§ **Exercise details**
List every entry named in the SEE ALSO line of the passage on nervous system communication, with the date given for each.

§ **Selected passage**
------

Nervous System Communication - THE BIOLOGY BOOK - FROM THE ORIGIN OF LIFE TO EPIGENETICS, 250 MILESTONES IN THE HISTORY OF BIOLOGY

THE BIOLOGY BOOK

Nervous System Communication

Luigi Galvani (1737–1798), Julius Bernstein (1839–1917)

1791

The earliest animals spent their lives on the bottom of the sea filtering water for particles of food—not unlike present-day sponges. With that lifestyle, they neither sensed nor responded to changes in their environment and, therefore, even a rudimentary nervous system would have been superfluous. In time, diffusely distributed nerve nets evolved in jellyfish-like animals, and they could sense touch and detect chemicals but responded with their entire bodies without more specific spatial discrimination.

Then, some 550 million years ago, the hypothetical urbilaterian was said to have appeared. It exhibited bilateralism, with both sensory structures and nervous tissue concentrated at its anterior (front) end and connected to a nerve trunk that was capable of communicating with distant parts of the body. It is believed that vertebrates, worms, and insects all descended from this common ancestor, the urbilaterian, whose fossil remains have not been discovered. Over the next several hundred million years, the nervous system of descendent animals evolved to be able to coordinate body functions and act upon changes in their external environment and within their bodies.

Ancient Greeks knew that the brain influenced muscle, and they believed that information from nerves was conducted by animal spirits. By the mid-eighteenth century, scholarly attention was directed to animal electricity. Based on studies conducted in frogs, in 1791 the Italian physician-physicist Luigi Galvani provided definitive proof that an electrical current in nerves was responsible for muscle contractions. The German physiologist Julius Bernstein, in 1902, proposed that this flow of current within nerve cells (neurons) was based on a voltage difference inside and outside the cells resulting from an uneven distribution of charged particles.

In accordance with the neuron doctrine, each neuron is a discrete unit and is separated from adjacent neurons and muscles by synapses, which are physical gaps. Whereas electrical impulses are responsible for communication over long distances within the neuron, chemicals (neurotransmitters) carry messages over the short distances across the synapses. The release of a neurotransmitter occurs in response to electrical impulses and transmits the message to that nerve or muscle.

SEE ALSO: Medulla: The Vital Brain (c. 530 Million BCE), Animal Electricity (1786), Neuron Doctrine (1891), Neurotransmitters (1920), Action Potential (1939).

This illustration depicts the transmission of messages across a synapse (gap) between two neurons and mediated by chemicals called neurotransmitters.

------

§ **Given information**
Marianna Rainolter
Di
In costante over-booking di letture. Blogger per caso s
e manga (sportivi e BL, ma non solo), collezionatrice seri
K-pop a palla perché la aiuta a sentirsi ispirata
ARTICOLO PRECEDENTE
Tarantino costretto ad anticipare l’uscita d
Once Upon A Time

------

§ **Exercise answer**
- Medulla: The Vital Brain (c. 530 Million BCE)
- Animal Electricity (1786)
- Neuron Doctrine (1891)
- Neurotransmitters (1920)
- Action Potential (1939)